===== 提示文

毎年1月下旬に開催される本試乗会。寒い時期だけれども晴天率が高く、今年もまた良いお天気に恵まれた。青空の元、冷たくキンと澄みわたる空気の中、キャラに富んだいろんなガイシャのステアリングを握るだけでも気分は上がる。そして昨年からのコンテンツであり個人的には初となるEPC会員との同乗。人見知りの私はどんな会話をしたら良いのだろう、何を聞かれるのか、ちょっと不安な面もあったけれど、杞憂でした。もうね、今日から「モータージャーナリスト」を名乗れるんじゃないかってくらい、クルマが好きで、詳しくて、話し好きで、意見も持っていて。3台持ちで並べるとボディ・カラーがトリコロール・カラーになる方とか、2年半待ちの納車を心待ちにしている方とか。そして、改めて、仕事とはいえ、こんなにも素敵なクルマ達に乗れる私は恵まれており、シアワセであることを実感した1日なのでした。

◆アウディQ8スポーツバック 55eトロン・クワトロSライン「ホッコリとして元気が出る」

==========

記述課題 A: 試乗会の文章から、「毎年1月下旬に開催される本試」を含むところから始めて「とを実感した1日なのでした。」の直後で止め、その範囲を一字も変えずに書き出してください。
記述課題 B: 試乗会の文章によると、この試乗会は毎年いつ開催されますか。

===== 未加工の記録

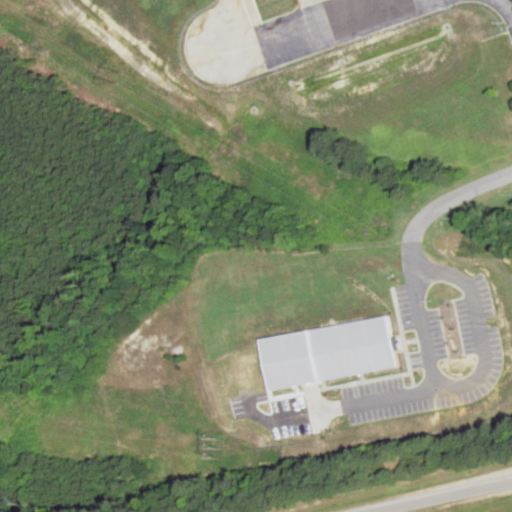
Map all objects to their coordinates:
road: (383, 24)
road: (456, 196)
road: (421, 312)
building: (331, 352)
building: (332, 352)
parking lot: (434, 356)
road: (471, 378)
power tower: (213, 446)
road: (451, 497)
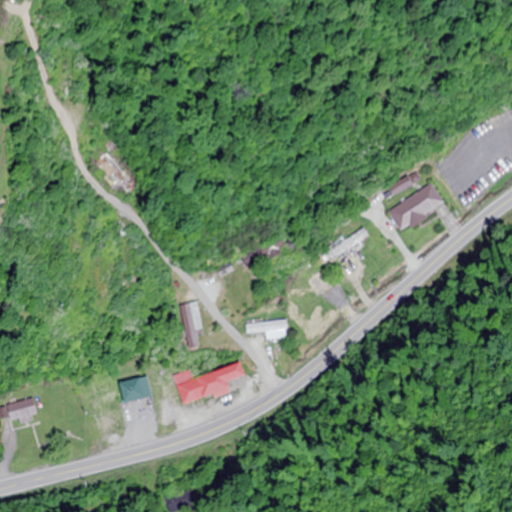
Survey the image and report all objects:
building: (6, 12)
building: (65, 75)
road: (56, 103)
building: (414, 209)
building: (346, 246)
building: (258, 254)
building: (222, 270)
road: (197, 289)
building: (119, 292)
building: (263, 328)
building: (188, 335)
building: (203, 384)
building: (132, 391)
road: (281, 393)
building: (18, 413)
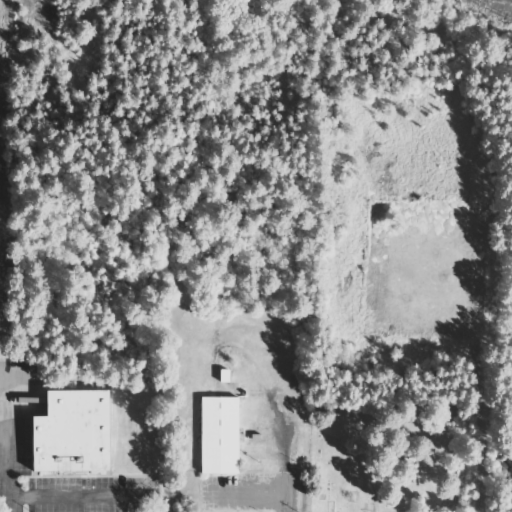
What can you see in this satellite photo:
railway: (493, 9)
road: (22, 404)
building: (73, 431)
building: (219, 433)
building: (226, 436)
road: (282, 436)
road: (10, 459)
park: (387, 463)
road: (286, 482)
road: (254, 494)
road: (83, 496)
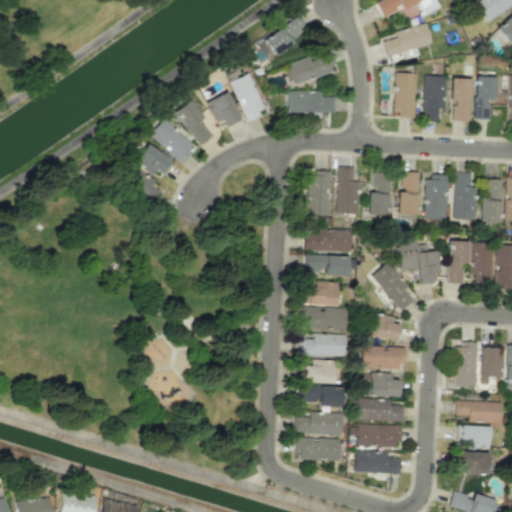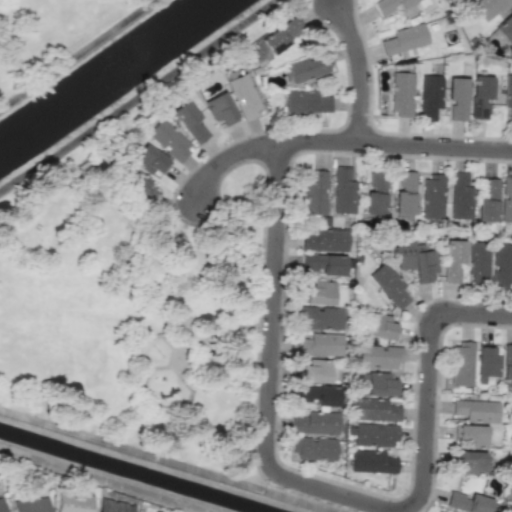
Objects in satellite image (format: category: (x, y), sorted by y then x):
building: (389, 5)
building: (489, 6)
building: (504, 27)
building: (278, 37)
building: (404, 39)
road: (110, 45)
building: (308, 66)
road: (358, 68)
building: (401, 94)
building: (243, 95)
road: (138, 96)
building: (429, 96)
building: (479, 96)
building: (508, 97)
building: (456, 98)
building: (306, 101)
road: (25, 103)
building: (219, 108)
building: (190, 122)
building: (168, 140)
road: (339, 142)
building: (147, 159)
building: (134, 179)
building: (343, 190)
building: (314, 192)
building: (404, 193)
building: (374, 194)
building: (459, 195)
building: (431, 196)
building: (506, 198)
building: (486, 200)
building: (323, 239)
building: (414, 260)
building: (452, 260)
building: (477, 263)
building: (322, 264)
building: (501, 265)
building: (389, 285)
building: (315, 292)
building: (319, 317)
park: (134, 318)
building: (378, 326)
building: (320, 344)
building: (378, 355)
building: (485, 363)
building: (461, 364)
building: (506, 365)
building: (314, 371)
building: (375, 384)
building: (316, 396)
building: (374, 409)
building: (476, 410)
building: (315, 423)
building: (372, 434)
building: (469, 435)
building: (313, 448)
road: (139, 453)
building: (371, 461)
building: (468, 462)
road: (310, 484)
road: (292, 499)
building: (72, 502)
building: (467, 502)
building: (29, 505)
building: (1, 506)
building: (112, 506)
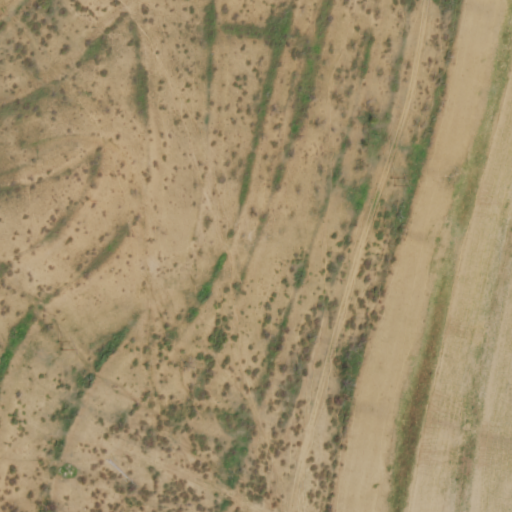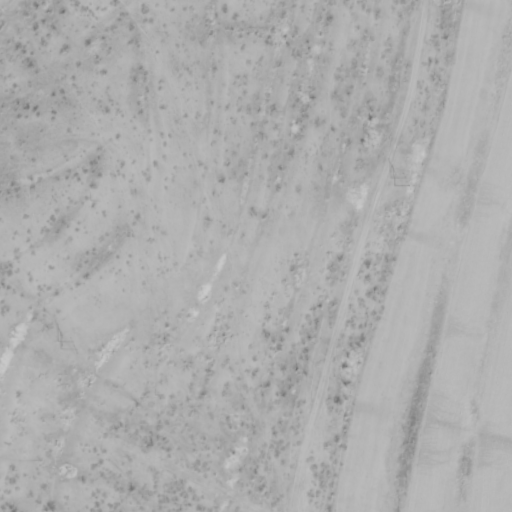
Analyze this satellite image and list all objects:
power tower: (393, 175)
road: (363, 255)
power tower: (58, 337)
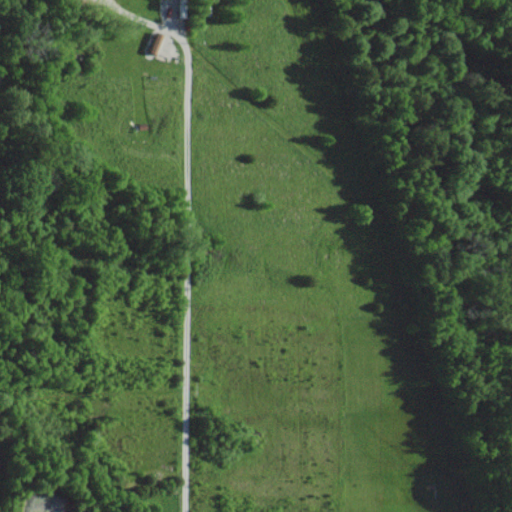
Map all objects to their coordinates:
road: (185, 233)
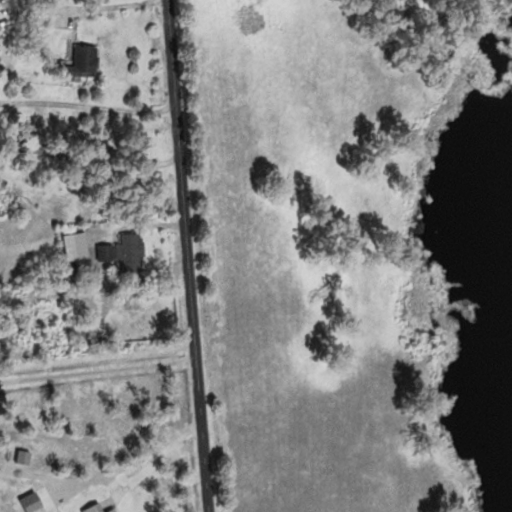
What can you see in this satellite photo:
building: (87, 60)
building: (77, 246)
building: (124, 249)
road: (198, 255)
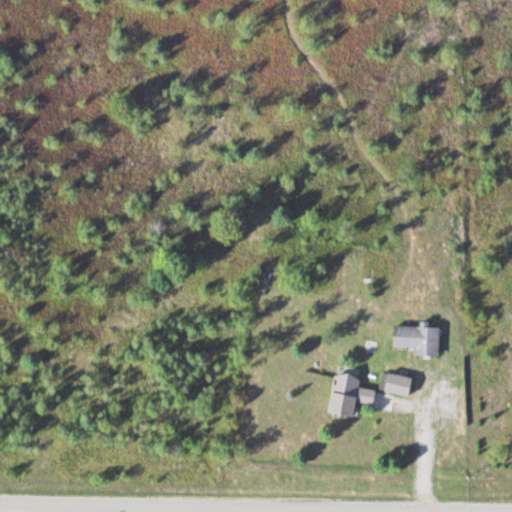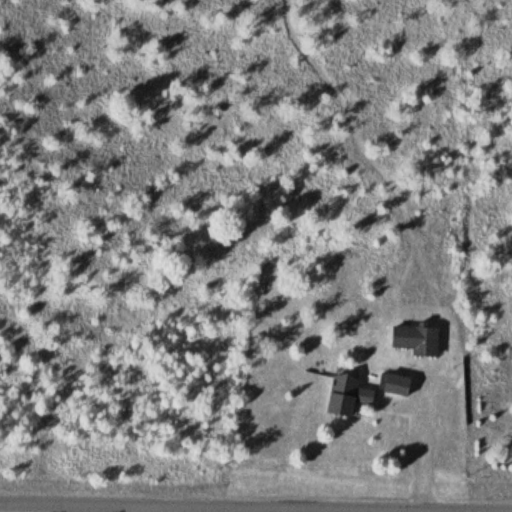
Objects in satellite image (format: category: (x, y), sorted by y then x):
building: (414, 340)
building: (395, 385)
building: (344, 396)
road: (57, 510)
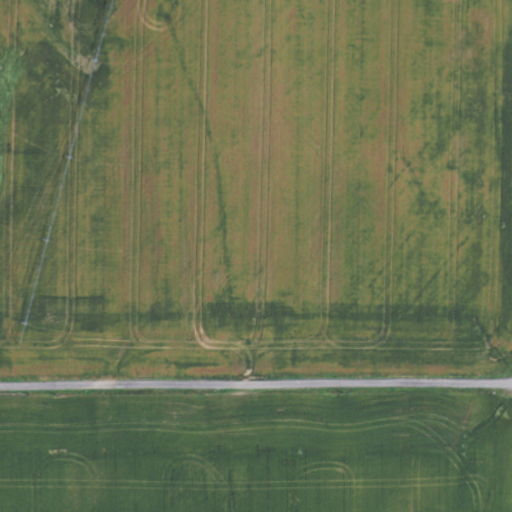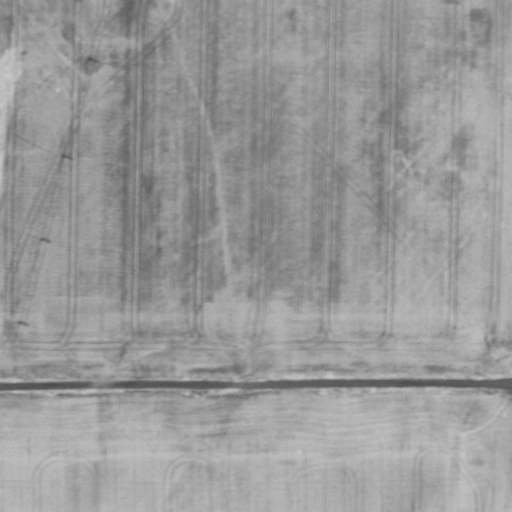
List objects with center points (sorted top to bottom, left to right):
road: (256, 384)
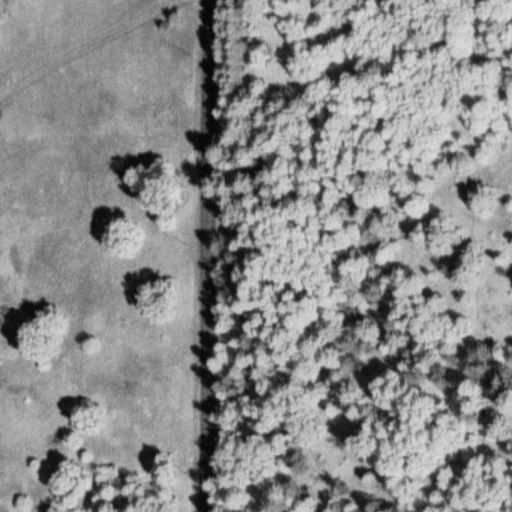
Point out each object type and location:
road: (215, 256)
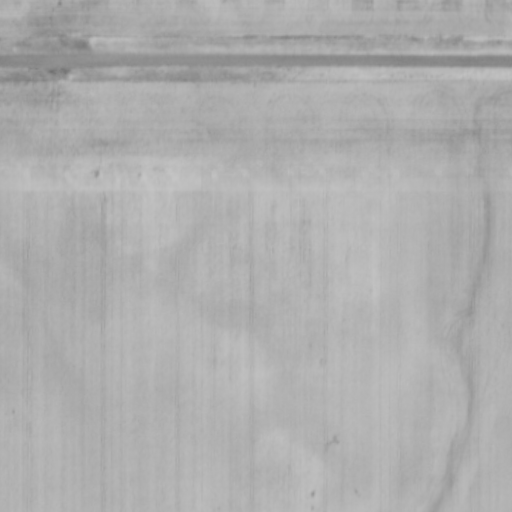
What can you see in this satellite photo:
road: (256, 59)
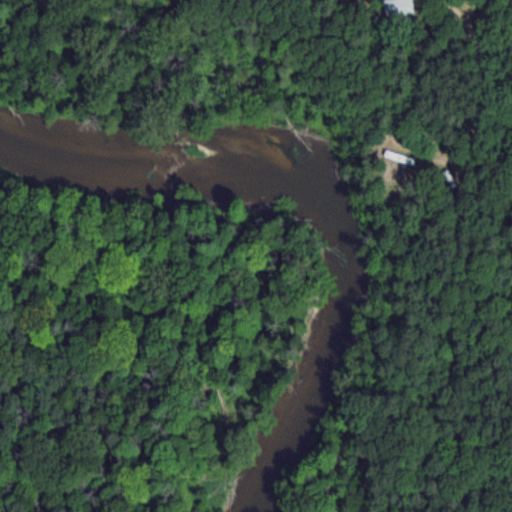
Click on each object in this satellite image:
building: (397, 6)
river: (19, 135)
river: (330, 209)
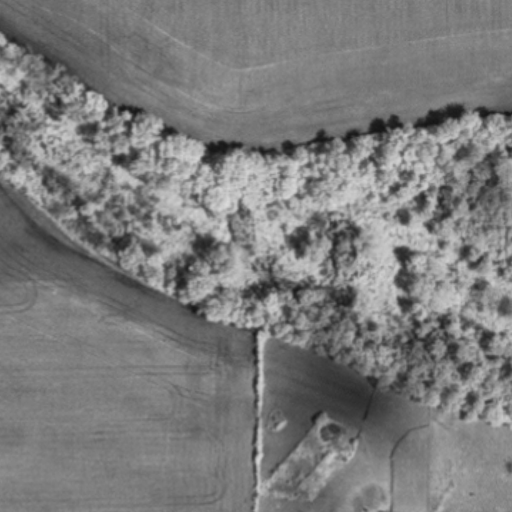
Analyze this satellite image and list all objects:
crop: (173, 220)
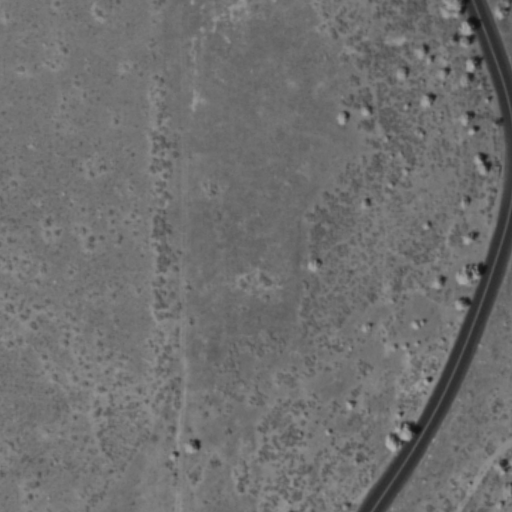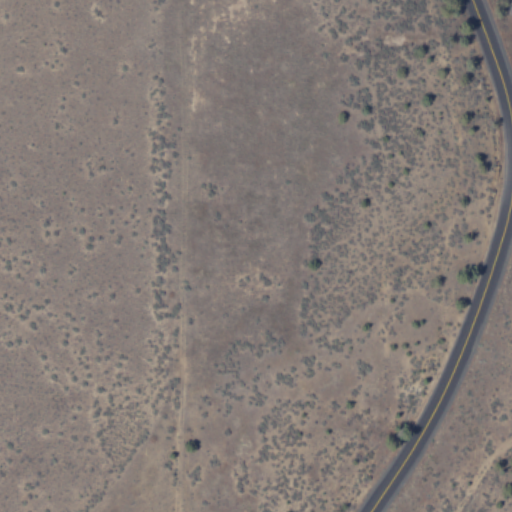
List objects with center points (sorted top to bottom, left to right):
road: (489, 265)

==========

正しい出力 A:
毎年1月下旬に開催される本試乗会。寒い時期だけれども晴天率が高く、今年もまた良いお天気に恵まれた。青空の元、冷たくキンと澄みわたる空気の中、キャラに富んだいろんなガイシャのステアリングを握るだけでも気分は上がる。そして昨年からのコンテンツであり個人的には初となるEPC会員との同乗。人見知りの私はどんな会話をしたら良いのだろう、何を聞かれるのか、ちょっと不安な面もあったけれど、杞憂でした。もうね、今日から「モータージャーナリスト」を名乗れるんじゃないかってくらい、クルマが好きで、詳しくて、話し好きで、意見も持っていて。3台持ちで並べるとボディ・カラーがトリコロール・カラーになる方とか、2年半待ちの納車を心待ちにしている方とか。そして、改めて、仕事とはいえ、こんなにも素敵なクルマ達に乗れる私は恵まれており、シアワセであることを実感した1日なのでした。

正しい出力 B: 毎年1月下旬に開催されます。